Ein Konzern trennt sich von seinem einst größten Kunden — und die Börse feiert es. UPS hat die Jahresprognose angehoben, nachdem sich die selbst verordnete Diät von margenschwachen Amazon-Sendungen endlich in den Zahlen zeigt. Konzernchefin Carol Tomé sprach von einer „erwarteten und deutlichen Wende“ in der Geschäftsentwicklung.

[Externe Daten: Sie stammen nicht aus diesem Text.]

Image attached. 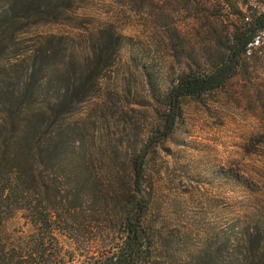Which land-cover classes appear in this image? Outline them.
<instances>
[{
	"label": "trees",
	"instance_id": "obj_1",
	"mask_svg": "<svg viewBox=\"0 0 264 264\" xmlns=\"http://www.w3.org/2000/svg\"><path fill=\"white\" fill-rule=\"evenodd\" d=\"M78 1L0 0V231L17 213L30 226L22 244L0 240V264L8 249L9 264H264L261 208L190 247L152 216L144 189L181 98L243 69L264 9L211 29L207 67L182 71L161 91L160 67L122 58L115 26H76ZM52 24L66 29L45 28ZM160 97L157 125L129 115L140 100Z\"/></svg>",
	"mask_w": 264,
	"mask_h": 264
},
{
	"label": "rangeland",
	"instance_id": "obj_2",
	"mask_svg": "<svg viewBox=\"0 0 264 264\" xmlns=\"http://www.w3.org/2000/svg\"><path fill=\"white\" fill-rule=\"evenodd\" d=\"M261 4V0H79L82 18L76 26L90 28L102 21L115 26L123 35L122 58L134 68L155 62L163 75L155 78L164 91L182 71L207 67L211 29L231 28L250 9L261 10ZM45 28L66 29L61 24ZM246 55L243 69L220 87L181 98L174 131L149 159L144 182L149 211L172 232H183L190 247L215 240V233L228 229L244 211L261 208L264 213V42ZM162 104L161 97L158 102L144 98L129 115H140L146 127L157 125ZM23 220L17 213L3 222L0 240L5 248L26 240L30 226ZM11 253L9 249L5 253L6 264Z\"/></svg>",
	"mask_w": 264,
	"mask_h": 264
},
{
	"label": "built area",
	"instance_id": "obj_3",
	"mask_svg": "<svg viewBox=\"0 0 264 264\" xmlns=\"http://www.w3.org/2000/svg\"><path fill=\"white\" fill-rule=\"evenodd\" d=\"M260 9H264V0H261ZM248 18V14L244 15V19ZM264 42V26L256 29L250 39L246 42L244 46L245 54H250L253 50L259 47Z\"/></svg>",
	"mask_w": 264,
	"mask_h": 264
}]
</instances>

Umsatz wächst, Gewinn bricht ein
Im zweiten Quartal kletterte der Umsatz um 7,6 Prozent auf 22,834 Milliarden Dollar. Unter dem Strich blieben davon jedoch nur 604 Millionen Dollar übrig, ein Gewinneinbruch gegenüber den 1,283 Milliarden Dollar aus dem Vorjahresquartal. Der Umbau des Zustellnetzes kostet aktuell mehr, als er einbringt.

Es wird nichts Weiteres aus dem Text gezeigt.